Hermitage Unveils Plans for New Wing

For MTOMA/AMO's design plans feature exhibit space built in existing courtyards.
The State Hermitage Museum has unveiled design proposals for a multimillion-dollar development of a new east wing that will continue the museum's expansion into landmark buildings in St. Petersburg.

Dmitry Amundts, a deputy culture and press minister, said the entire redevelopment project would cost $155 million.

Last week, at a Moscow news conference titled "The Hermitage -- The New Large Enfilade," Hermitage director Mikhail Piotrovsky showcased two architectural proposals for the east wing of the General Staff Building, which the museum acquired in the late 1980s.

The first stage of the wing's development is estimated to cost $18 million, most of which will be financed by a World Bank loan. A further $8 million will come from the federal budget, with research and predesign costs to be funded by the Hermitage-Guggenheim foundation.

Vladimir Potanin's Interros holding will act as consultant and partner to the Hermitage in the development.

"This is a fine example of close partnership and a fine example of how to realize such projects," Amundts said at the conference.

The General Staff Building covers about 38,000 square meters, 80 percent of which will be allocated specifically to the Hermitage. The space will house additional museum facilities and the Hermitage's collection of 19th- and 20th-century art.

The museum occupies some of the most prominent real estate in St. Petersburg. The Hermitage has already established branch facilities around the city in such places as the Menshikov Palace and the Lomonosov porcelain factory.

A transformation of the General Staff Building is a key element of Piotrovsky's strategic vision for the museum, which he called "one stage of the design process and one stage of the 'Greater Hermitage' program."

Designed by Carlo Rossi in the 19th century, the General Staff Building frames one of the most striking entrances onto Palace Square. The east wing originally housed the Finance and Internal Affairs ministries, along with an array of agencies and even private apartments.

Rossi's creation is a sprawling complex with internal courtyards crisscrossed by transverse passages. This arrangement seems to be at odds with the traditional museum layout, which favors expansive and continuous spaces.

The challenge of adapting the building to the needs of the Hermitage has fallen to Studio 44, a St. Petersburg firm, and to Netherlands-based OMA/AMO, headed by Rem Koolhaas. Studio 44 won an international tender for the project, while Koolhaas was retained as a consultant.

Redesign plans from Studio 44 concentrate on the "baroque perspective" of the building and St. Petersburg's city plan as a whole.

In Studio 44's scheme, the ground floor would remain largely intact, but the upper levels would be remodeled.

In contrast, OMA/AMO's design calls for leaving the existing complex largely untouched. A self-contained structure intended to accommodate the exhibits would be inserted in place of two internal courtyards.

The design presentation at the Shchusev Architecture Museum had one adamant critic.

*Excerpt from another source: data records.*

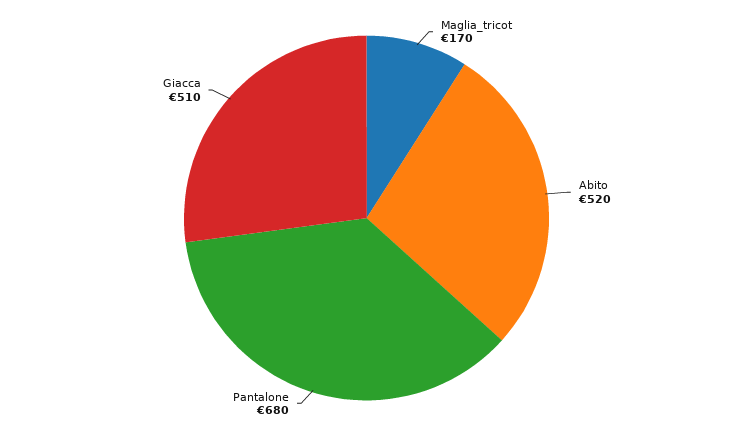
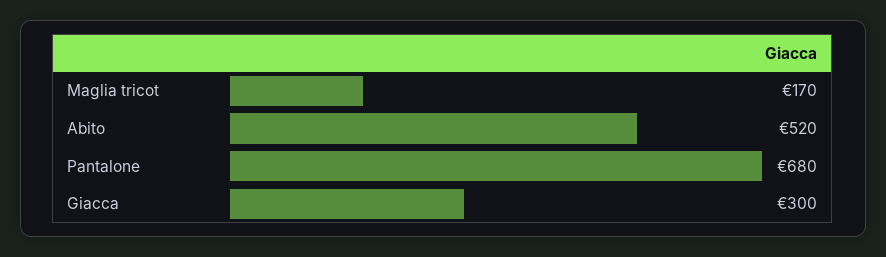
  {
    "Maglia_tricot": 170,
    "Abito": 520,
    "Pantalone": 680,
-   "Giacca": 510
+   "Giacca": 300
  }

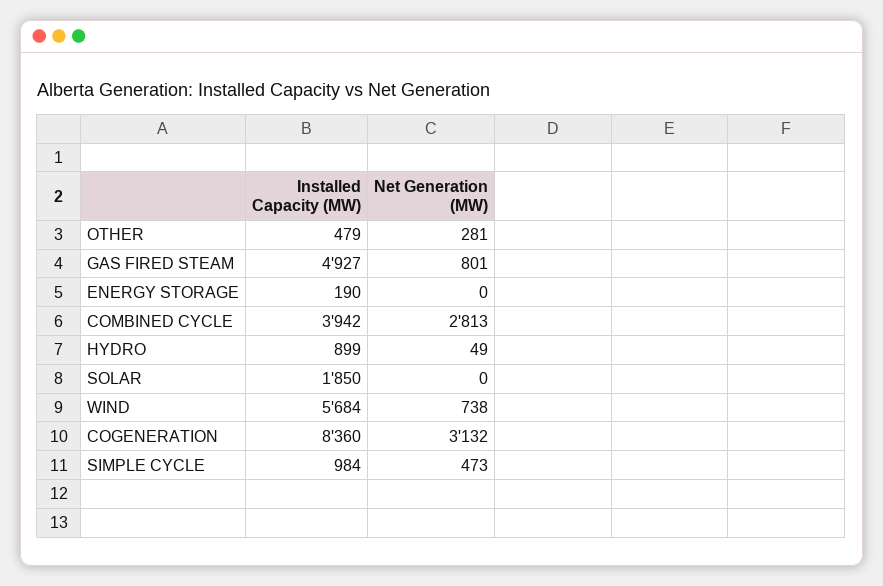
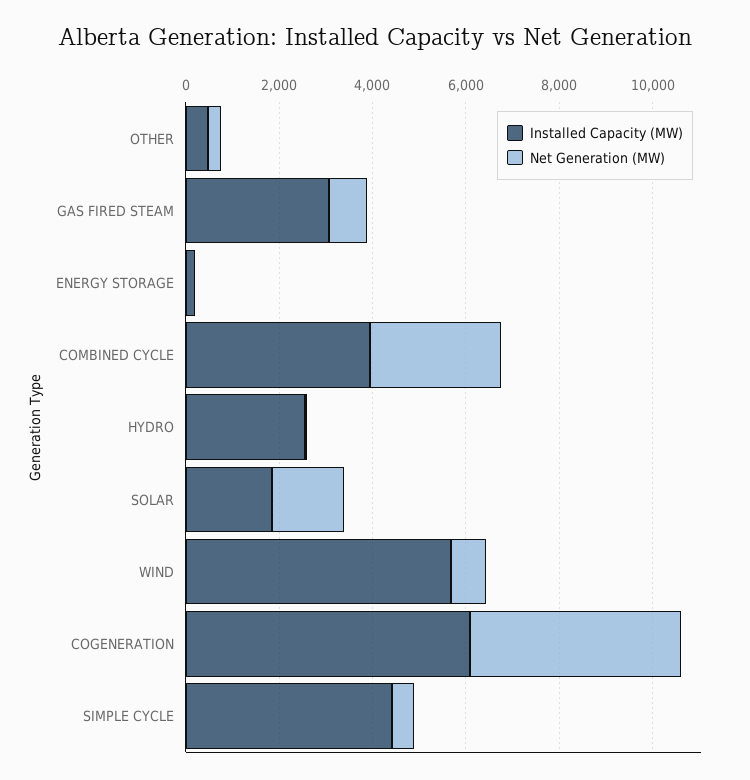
  {
    "Installed Capacity (MW)": {
      "OTHER": 479,
-     "GAS FIRED STEAM": 4927,
+     "GAS FIRED STEAM": 3000,
      "ENERGY STORAGE": 190,
      "COMBINED CYCLE": 3942,
-     "HYDRO": 899,
+     "HYDRO": 2500,
      "SOLAR": 1850,
      "WIND": 5684,
-     "COGENERATION": 8360,
+     "COGENERATION": 6000,
-     "SIMPLE CYCLE": 984
+     "SIMPLE CYCLE": 4500
    },
    "Net Generation (MW)": {
      "OTHER": 281,
      "GAS FIRED STEAM": 801,
      "ENERGY STORAGE": 0,
      "COMBINED CYCLE": 2813,
      "HYDRO": 49,
-     "SOLAR": 0,
+     "SOLAR": 1500,
      "WIND": 738,
-     "COGENERATION": 3132,
+     "COGENERATION": 4500,
      "SIMPLE CYCLE": 473
    }
  }

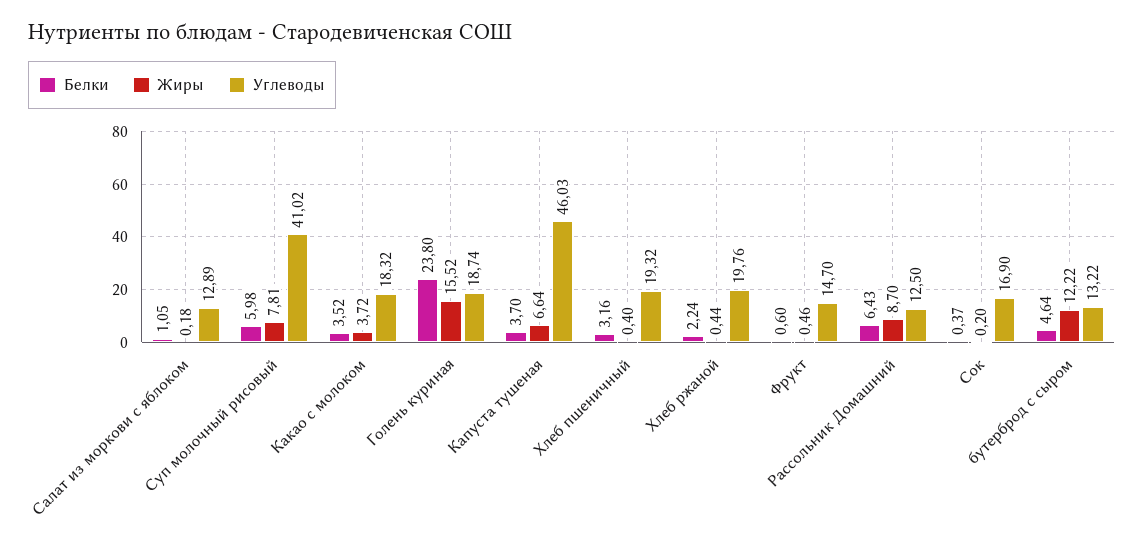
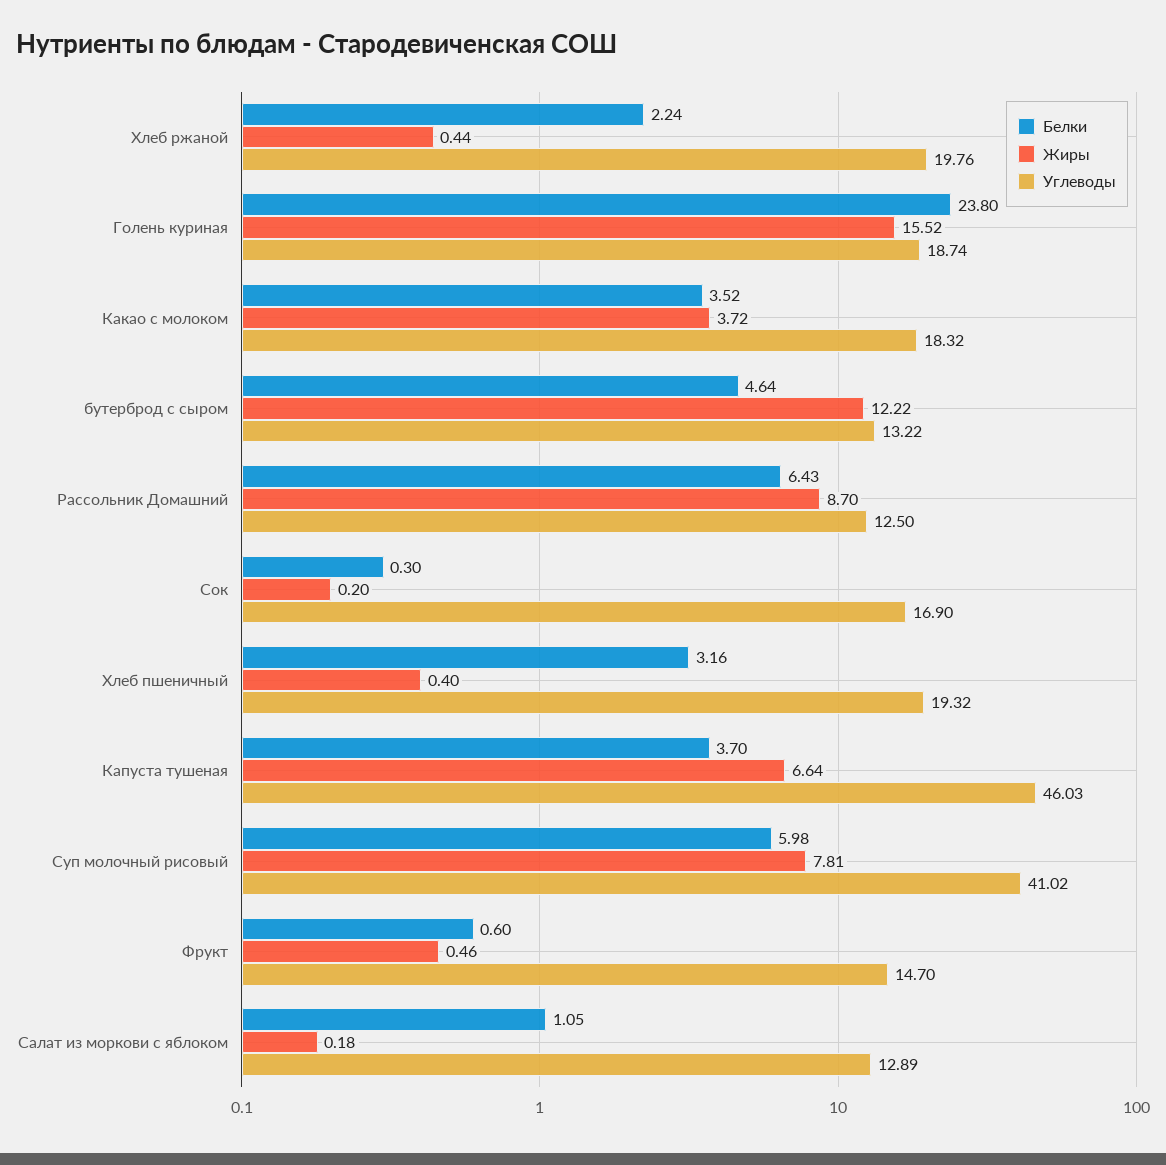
  {
    "Белки": {
      "Салат из моркови с яблоком": 1.05,
      "Суп молочный рисовый": 5.98,
      "Какао с молоком": 3.52,
      "Голень куриная": 23.8,
      "Капуста тушеная": 3.7,
      "Хлеб пшеничный": 3.16,
      "Хлеб ржаной": 2.24,
      "Фрукт": 0.6,
      "Рассольник Домашний": 6.43,
-     "Сок": 0.37,
+     "Сок": 0.3,
      "бутерброд с сыром": 4.64
    },
    "Жиры": {
      "Салат из моркови с яблоком": 0.18,
      "Суп молочный рисовый": 7.81,
      "Какао с молоком": 3.72,
      "Голень куриная": 15.52,
      "Капуста тушеная": 6.64,
      "Хлеб пшеничный": 0.4,
      "Хлеб ржаной": 0.44,
      "Фрукт": 0.46,
      "Рассольник Домашний": 8.7,
      "Сок": 0.2,
      "бутерброд с сыром": 12.22
    },
    "Углеводы": {
      "Салат из моркови с яблоком": 12.89,
      "Суп молочный рисовый": 41.02,
      "Какао с молоком": 18.32,
      "Голень куриная": 18.74,
      "Капуста тушеная": 46.03,
      "Хлеб пшеничный": 19.32,
      "Хлеб ржаной": 19.76,
      "Фрукт": 14.7,
      "Рассольник Домашний": 12.5,
      "Сок": 16.9,
      "бутерброд с сыром": 13.22
    }
  }

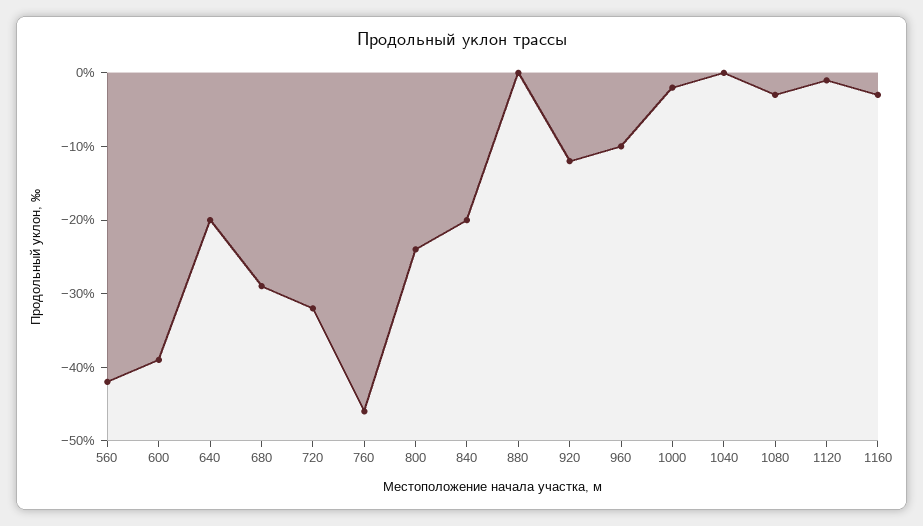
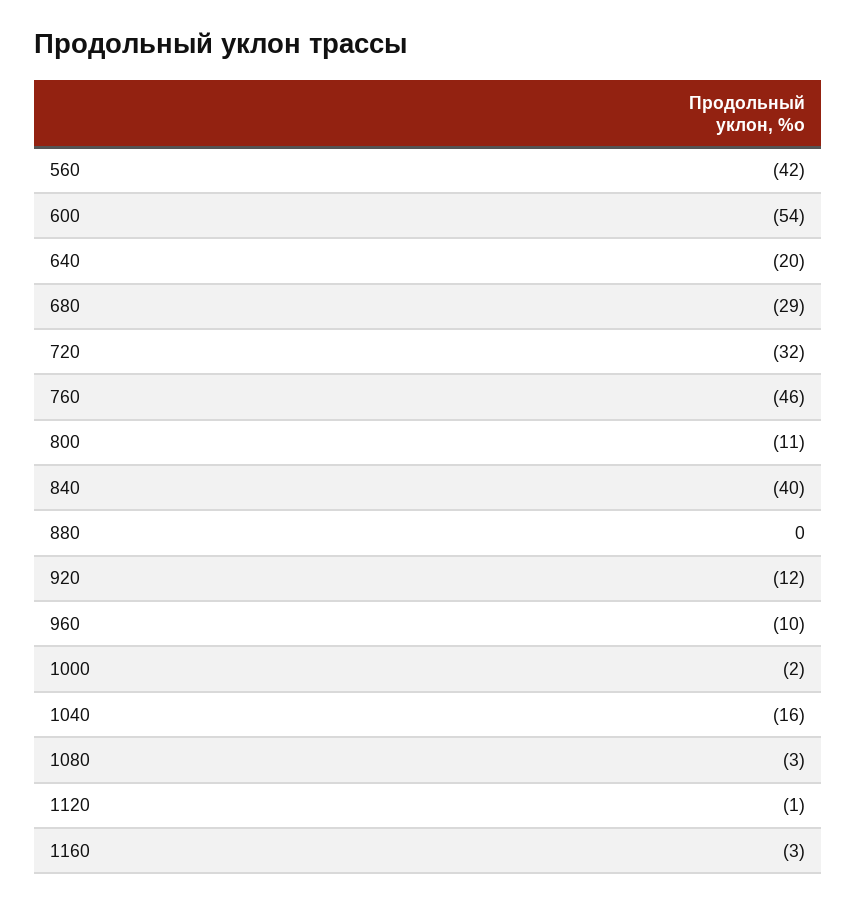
  {
    "560": -42,
-   "600": -40,
+   "600": -54,
    "640": -20,
    "680": -29,
    "720": -32,
    "760": -46,
-   "800": -25,
+   "800": -11,
-   "840": -20,
+   "840": -40,
    "880": 0,
    "920": -12,
    "960": -10,
    "1000": -2,
-   "1040": 0,
+   "1040": -16,
    "1080": -3,
    "1120": -1,
    "1160": -3
  }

Alexei Komech, the director of the State Institute of Art History in Moscow and a vocal preservationist, argued that the Rossi complex is inviolable and decried any need for a contemporary overhaul.

Piotrovsky answered the cacophony of criticism that broke out after Komech's remarks by saying that it was part of "the St. Petersburg tradition."

"St. Petersburg came about as a result of collaboration between planners, architects, consultants, financiers, and others," Piotrovsky said. "We are trying to continue this tradition in the way of organizing our development process."